So you're out shopping for a car for your teen. Dealers say most parents go for the automatic, as that's what they're kid probably trained on in driver's ed.

Sixteen-year-old Riley Johnson's parents went the opposite direction. The shifting of the gears on the Mazda 3 requires Riley to stay busy.

I'll always have my hand in the middle dash area, he said. I can't really drink anything, until like I'm at a stop light or anything.

Riley's parents took notice of all those messages about the risks of using a phone while driving - too many sad stories. And while they trust their son, they're not taking any chances.
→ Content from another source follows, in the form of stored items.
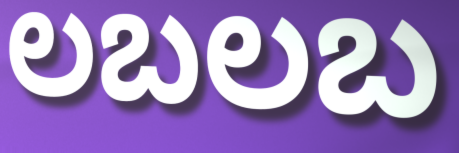
లబలబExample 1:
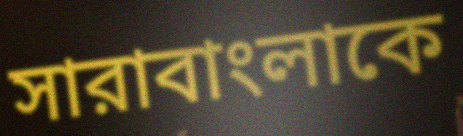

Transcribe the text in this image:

সারাবাংলাকে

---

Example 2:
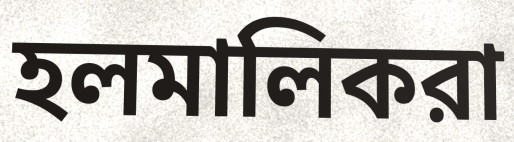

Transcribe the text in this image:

হলমালিকরা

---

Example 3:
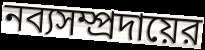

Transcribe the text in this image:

নব্যসম্প্রদায়ের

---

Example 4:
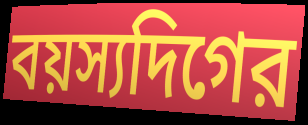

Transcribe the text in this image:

বয়স্যদিগের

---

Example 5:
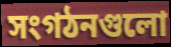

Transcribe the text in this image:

সংগঠনগুলো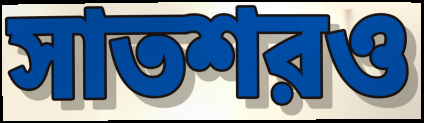
সাতশরও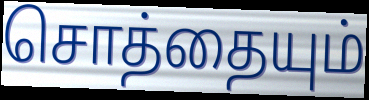
சொத்தையும்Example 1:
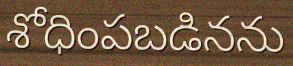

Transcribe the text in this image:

శోధింపబడినను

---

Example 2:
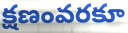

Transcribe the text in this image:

క్షణంవరకూ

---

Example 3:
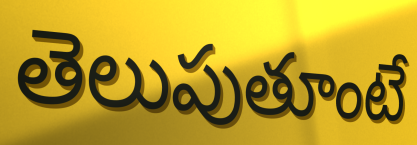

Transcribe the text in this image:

తెలుపుతూంటే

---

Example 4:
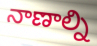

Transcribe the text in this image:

నాణాల్ని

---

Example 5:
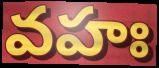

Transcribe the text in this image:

వహః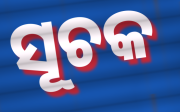
ସୂଚକ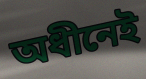
অধীনেই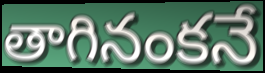
తాగినంకనే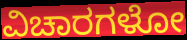
ವಿಚಾರಗಳೋ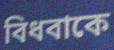
বিধবাকে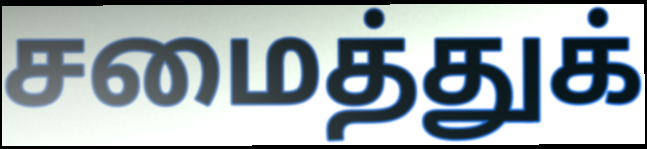
சமைத்துக்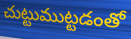
చుట్టుముట్టడంతోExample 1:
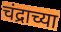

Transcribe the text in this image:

चंद्राच्या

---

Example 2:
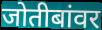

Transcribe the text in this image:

जोतीबांवर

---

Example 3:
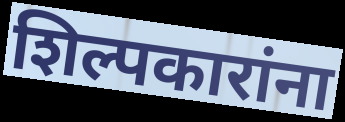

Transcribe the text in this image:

शिल्पकारांना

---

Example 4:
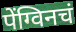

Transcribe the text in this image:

पेंग्विनचं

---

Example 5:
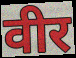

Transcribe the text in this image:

वीर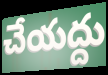
చేయద్దు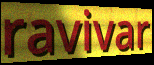
ravivarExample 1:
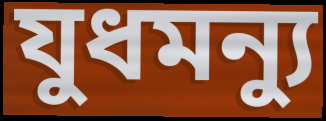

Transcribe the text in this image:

যুধমন্যু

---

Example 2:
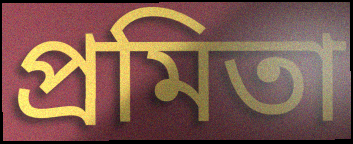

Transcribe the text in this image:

প্রমিতা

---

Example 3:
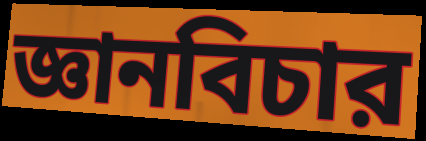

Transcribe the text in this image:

জ্ঞানবিচার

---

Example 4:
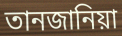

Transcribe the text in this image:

তানজানিয়া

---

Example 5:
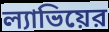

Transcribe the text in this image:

ল্যাভিয়ের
Riley has a smart phone, but when he gets in the car, it goes into a compartment. Blue Tooth? That might come later. But the car forces Riley to keep one hand on the wheel, and the other on the stick, especially in city traffic.

I drive out on the streets every day. People are crazy, said Riley s mom, Holly, who says both she and her husband learned on stick shifts.

And the Johnsons aren't alone. Other parents at University Prep High School are doing it too. Riley says the kids don't seem to mind.

I was actually surprised. Cause a lot of kids actually have sticks and their parents are actually kind of feeling the same sort of way. But the majority of kids I think are still driving automatic cars, he said.

Learning on a stick had its nervous moments, particularly with lots of hills, but it's clear Riley has the stick down.

And the plan is that his car will be handed down to two younger brothers, who will also learn.

Besides, there's another big advantage when driving by hand. If you can drive a stick you can drive just about anything.